The specific identity of A. curtus  is a problematic issue ( Traver 1950), since different authors have worked with apparently different species ( Ulmer 1942, Berner 1978, Domínguez 1988). The type specimen in British Museum is damaged and the genitalia do not show any important structure, so one must to relay on Kimmins´s figure of the type (1960, figure 60) as the only reliable source of data. Two important characters depicted on this figure, and also present in fresh material studied by us (two male imagos from Leticia, Colombia, IBN, and 3 male imagos from Amazonas, Careiro Island, Divinopolis, SE of Manaus, 29 -VII- 1961 E.J. Fittkau at FAMU), are the extremely robust forceps (ratio length/basal width: 5.4) and the long sclerotized penes with a slender acute apex (Kimmins´s figure 60). These characters, together with the general aspect, size and coloration, are used to discriminate male adults of our new species from A. curtus  . For the present time, the nymphal and adult female stages of both species are indistinguishable; the study of reared material of A. curtus  from different localities is urgently needed but falls beyond the scope of the present work. Nevertheless, a list of characters is provided above for the nymphs and female adults of A. angelae  that would serve to distinguish them.

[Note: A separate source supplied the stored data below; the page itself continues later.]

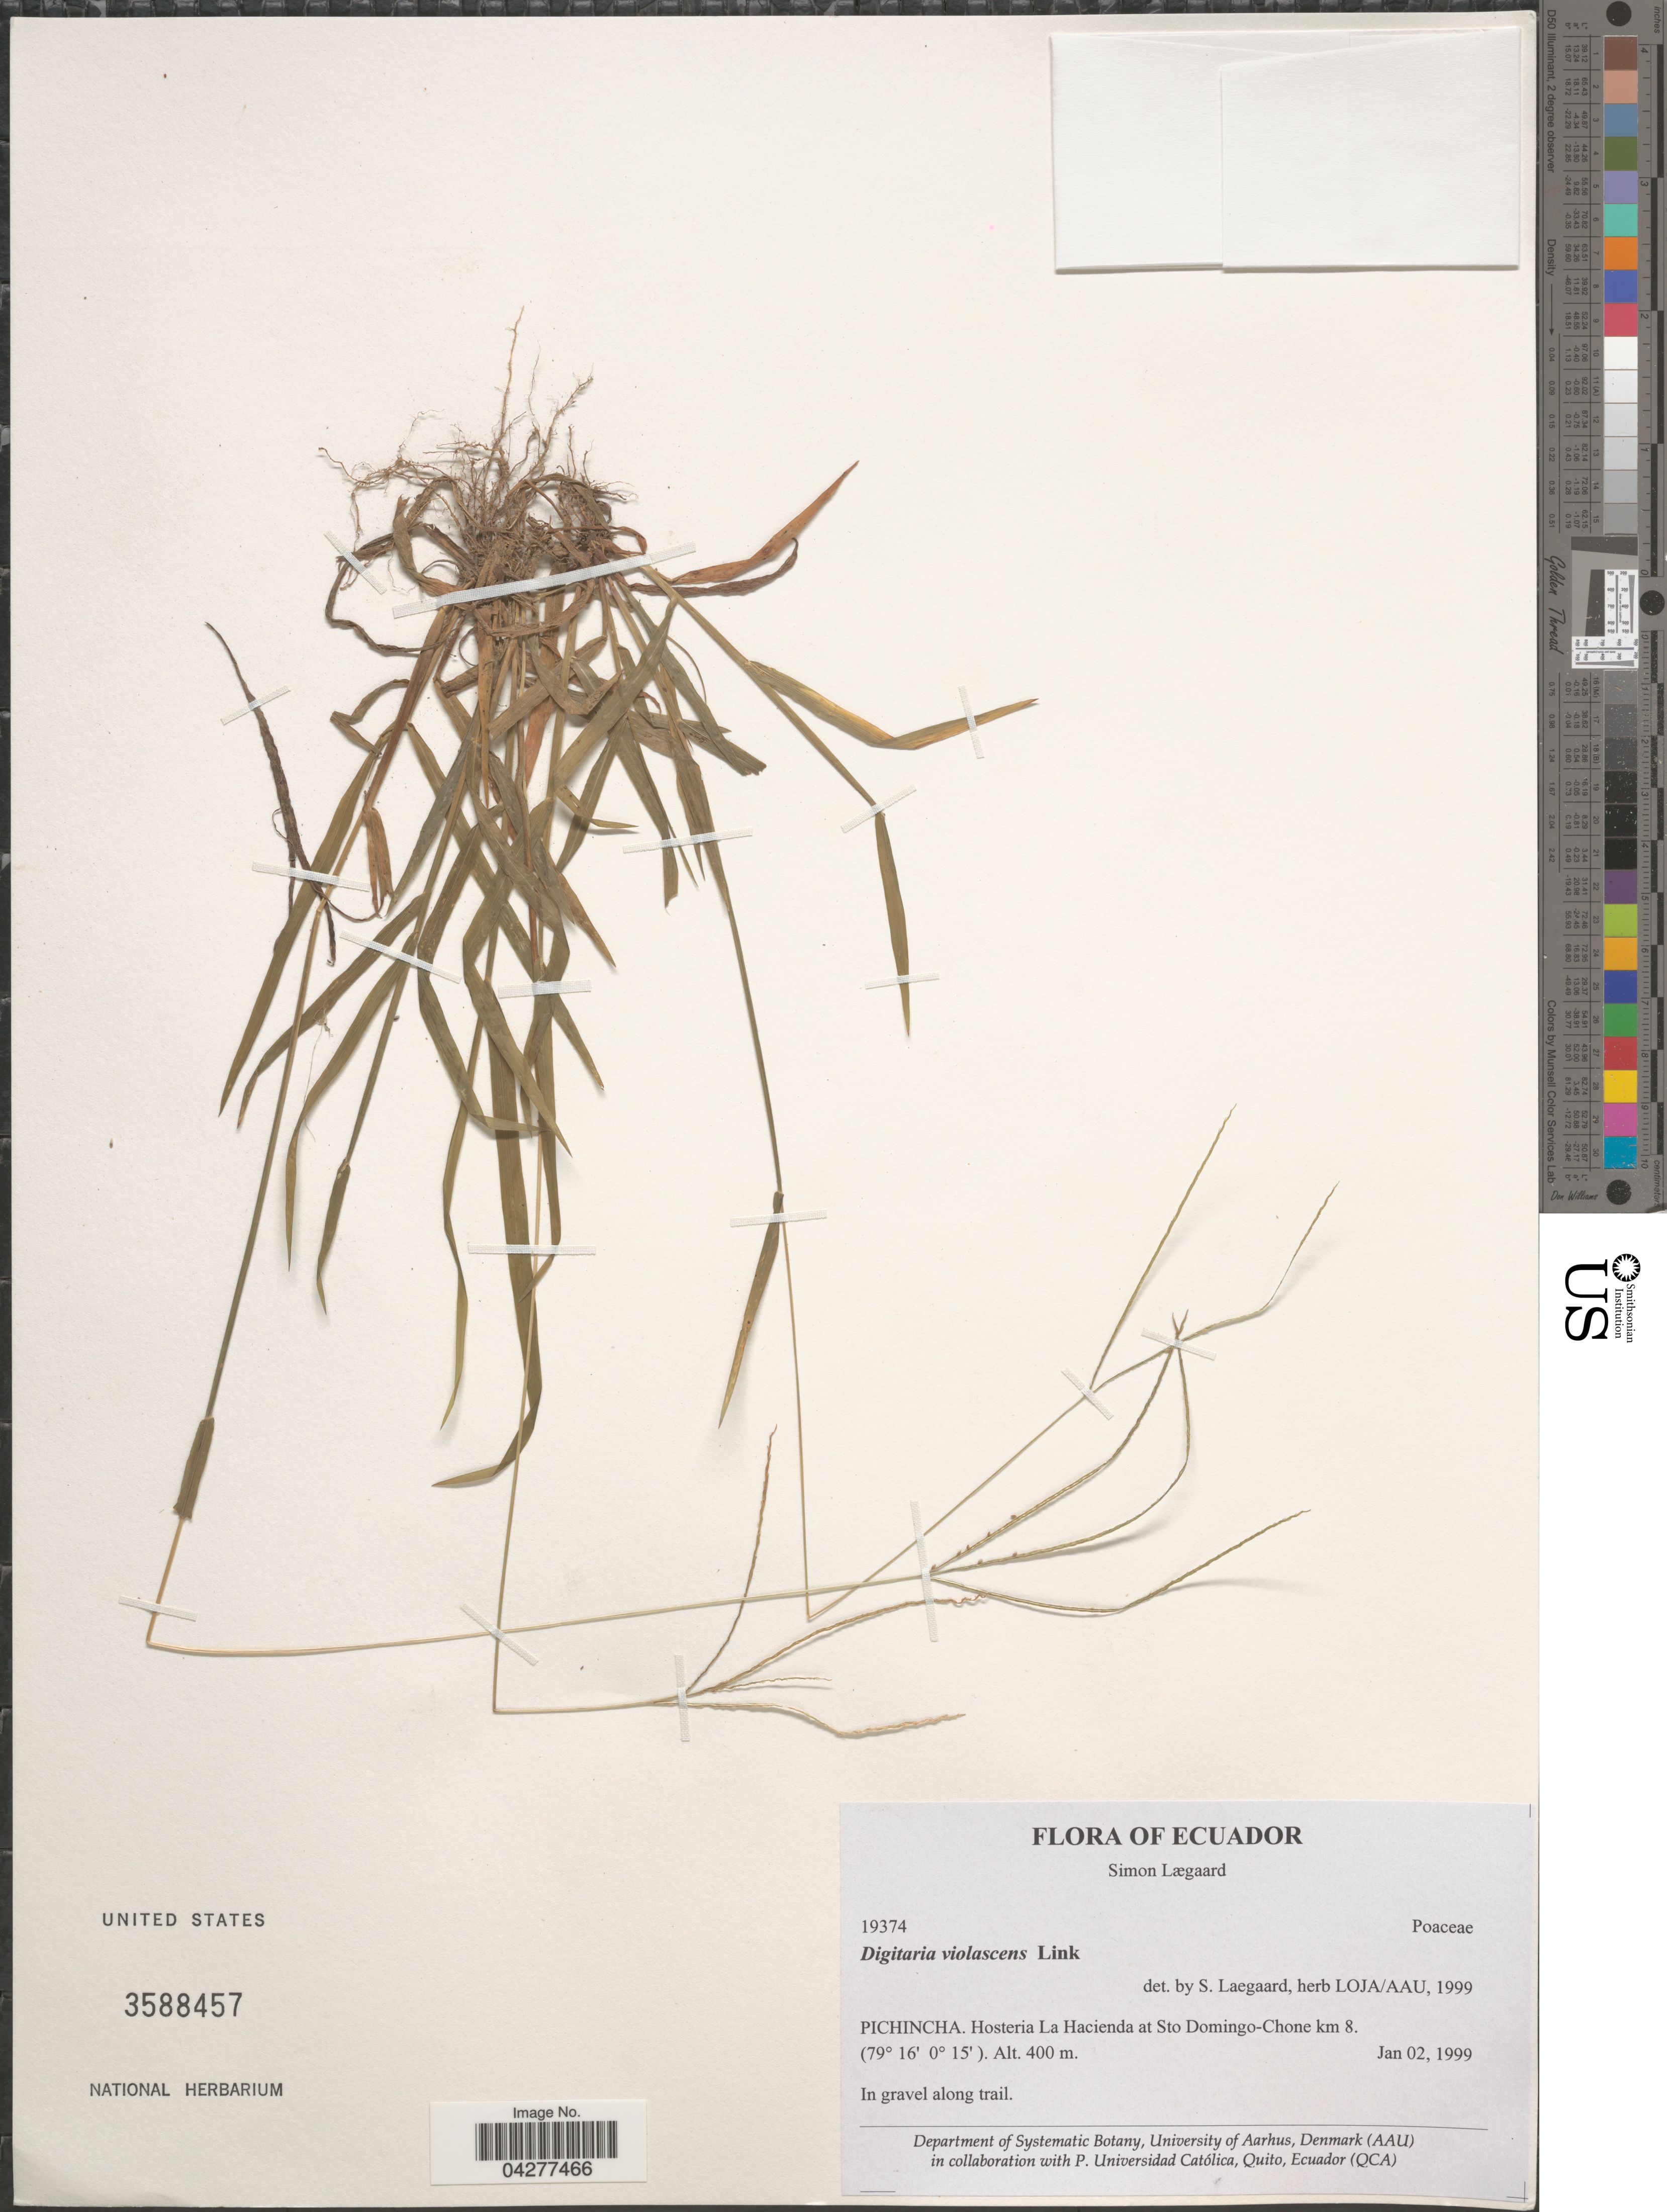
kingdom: Plantae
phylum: Tracheophyta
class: Liliopsida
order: Poales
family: Poaceae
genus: Digitaria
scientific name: Digitaria violascens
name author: Link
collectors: S. Lægaard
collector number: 19374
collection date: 1999-01-02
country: Ecuador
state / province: Pichincha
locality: Hosteria La Hacienda at Sto Domingo-Chone km 8. In gravel along trail.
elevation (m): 400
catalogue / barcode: US 3588457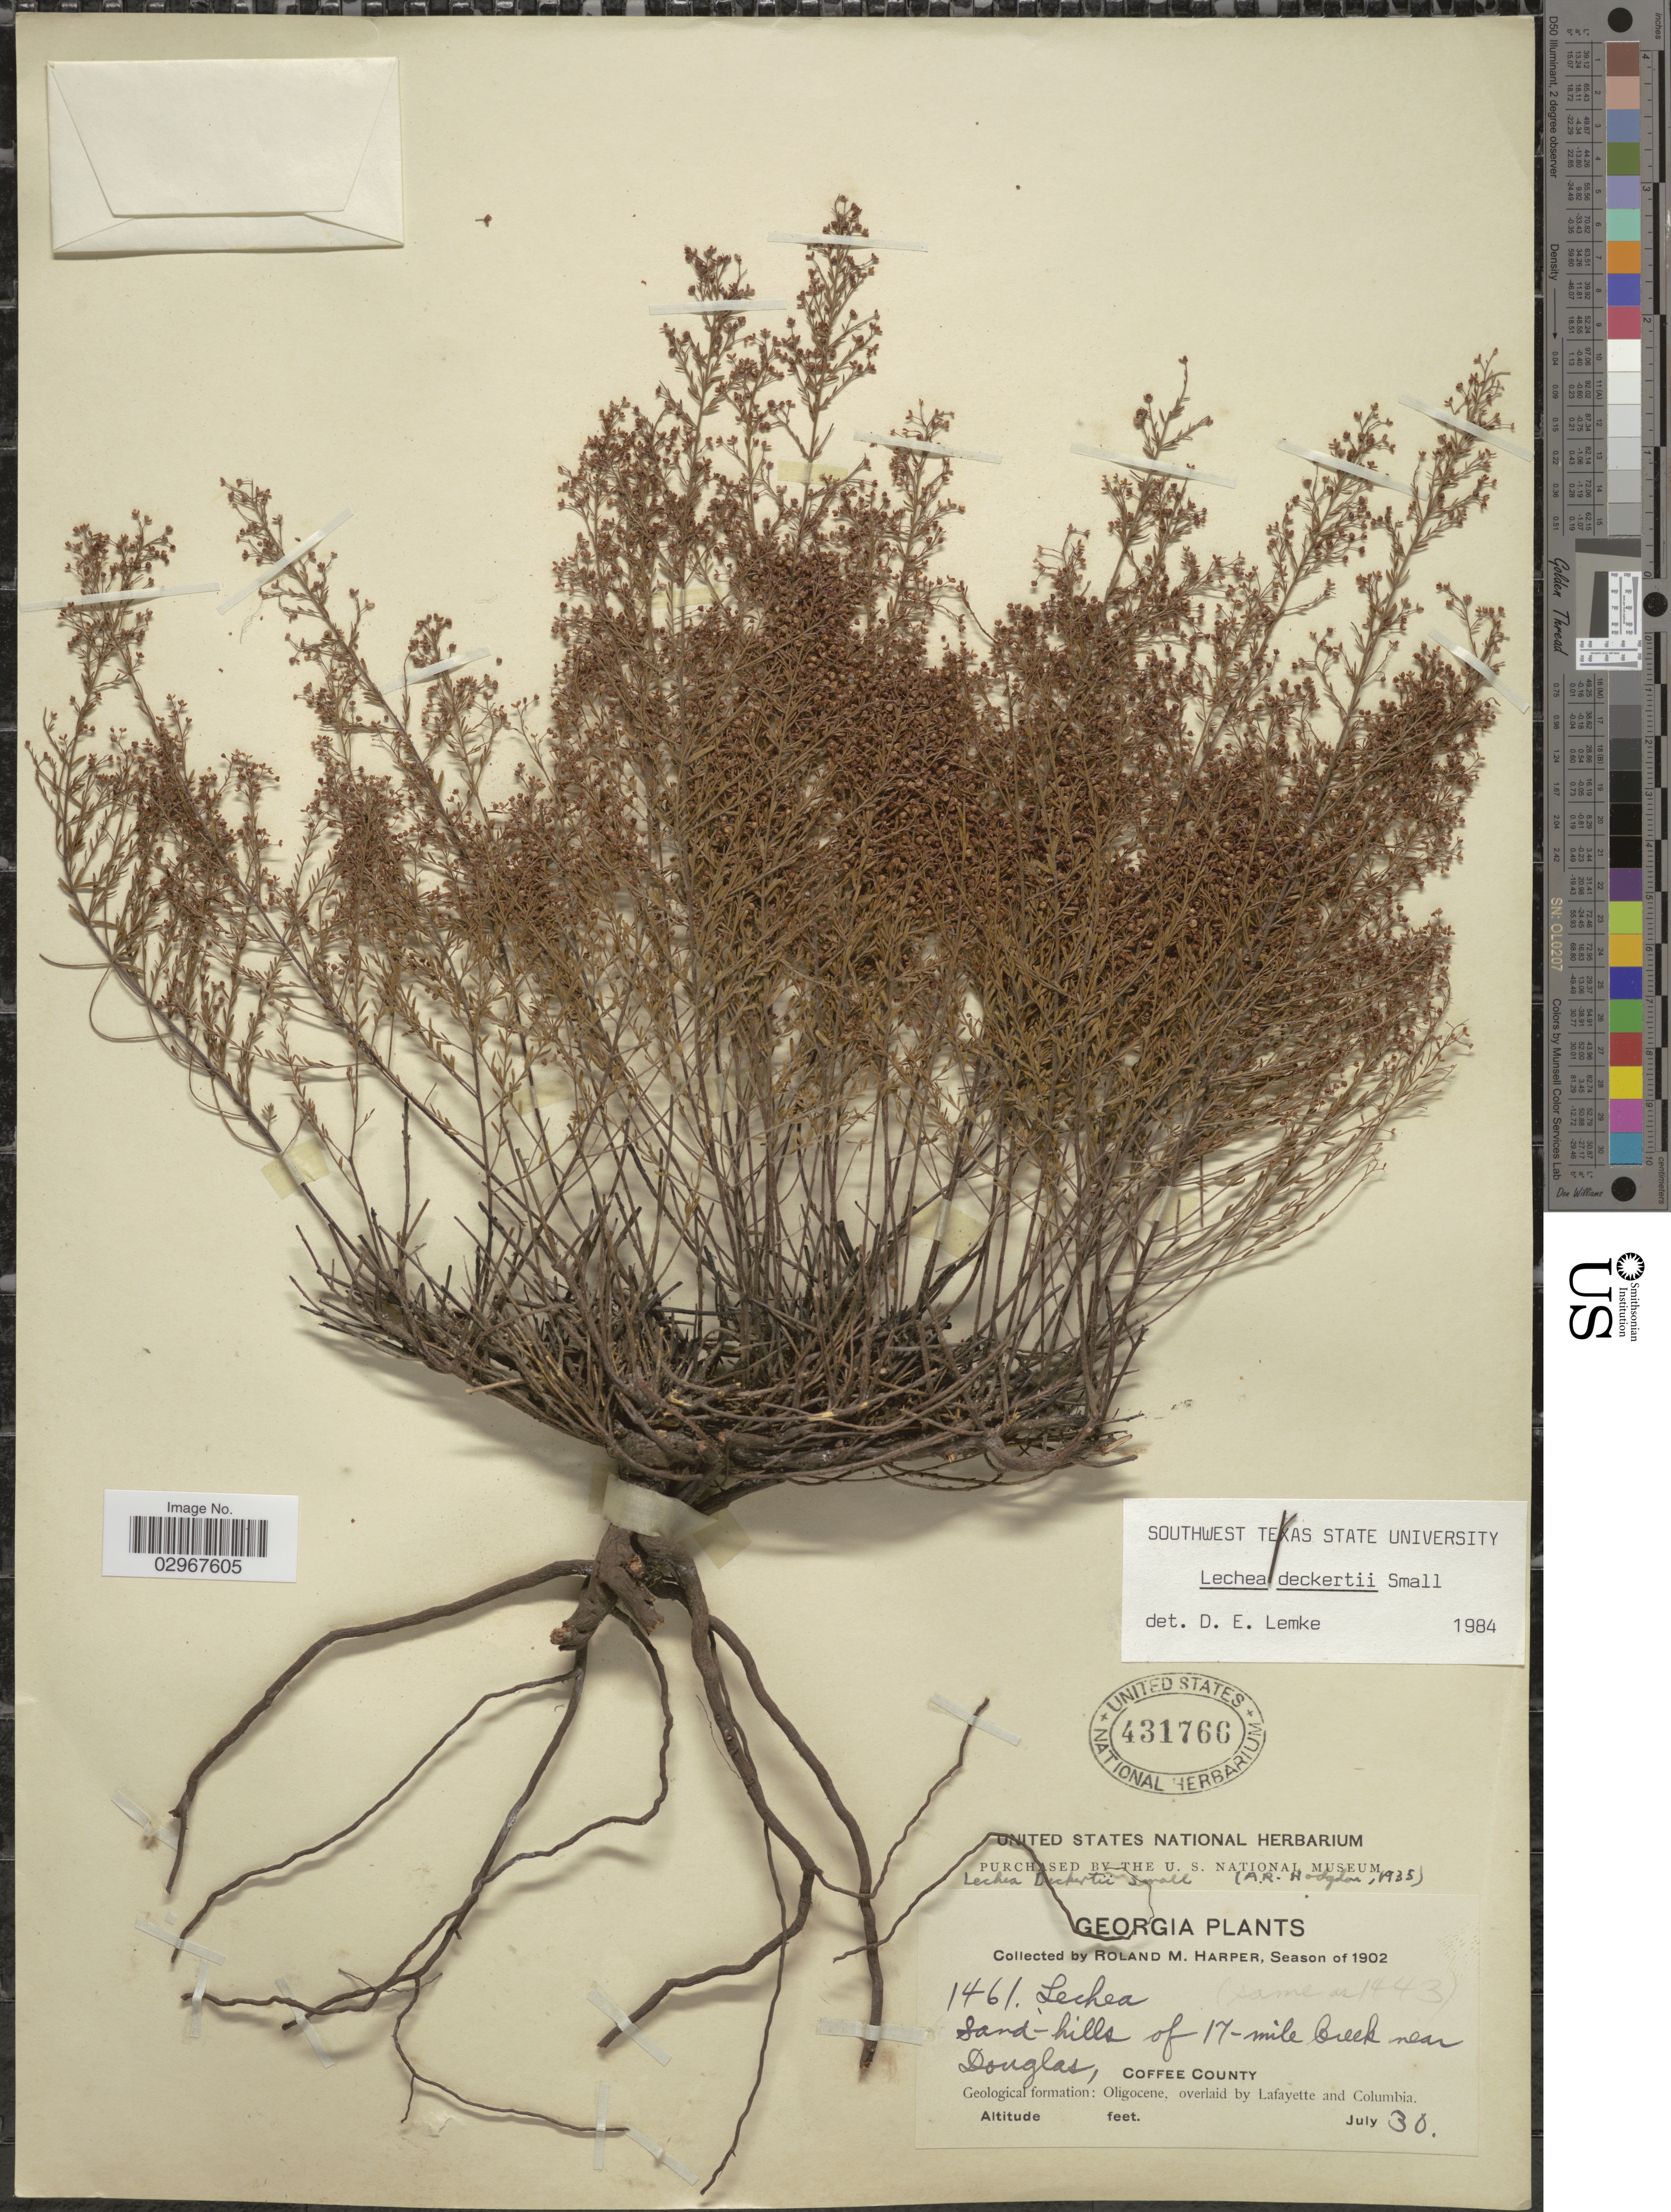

As it was evident for Traver (1950): “Since this genus ( Asthenopus  ) may be like Campsurus  in the tendency of penes to change shape and thereby appear different from different angles, or even to become flaccid and fall over from the usual upright position, position may be less important than the contours of the individual parts”, it is also clear for us that this kind of variation occurs in the male genitalia. But it is important to state that we have studied large series of males of different ages and hardness of their cuticles, and that the characters we use to distinguish our new species are not related to penes position or age of the male, but on the shape of those structures that proved to be rather constant.

Eggs of two undetermined species of Asthenopus  were described by Koss & Edmunds (1974) (one of them in " Asthenopodes  "). Their description of the eggs of " Asthenopus  sp." coincides in many aspects with the eggs studied here except in the absence of smaller discs between the larger ones of A. angelae  . Furthermore, the size of the discs are smaller in our species, about half of the length reported by Koss & Edmunds.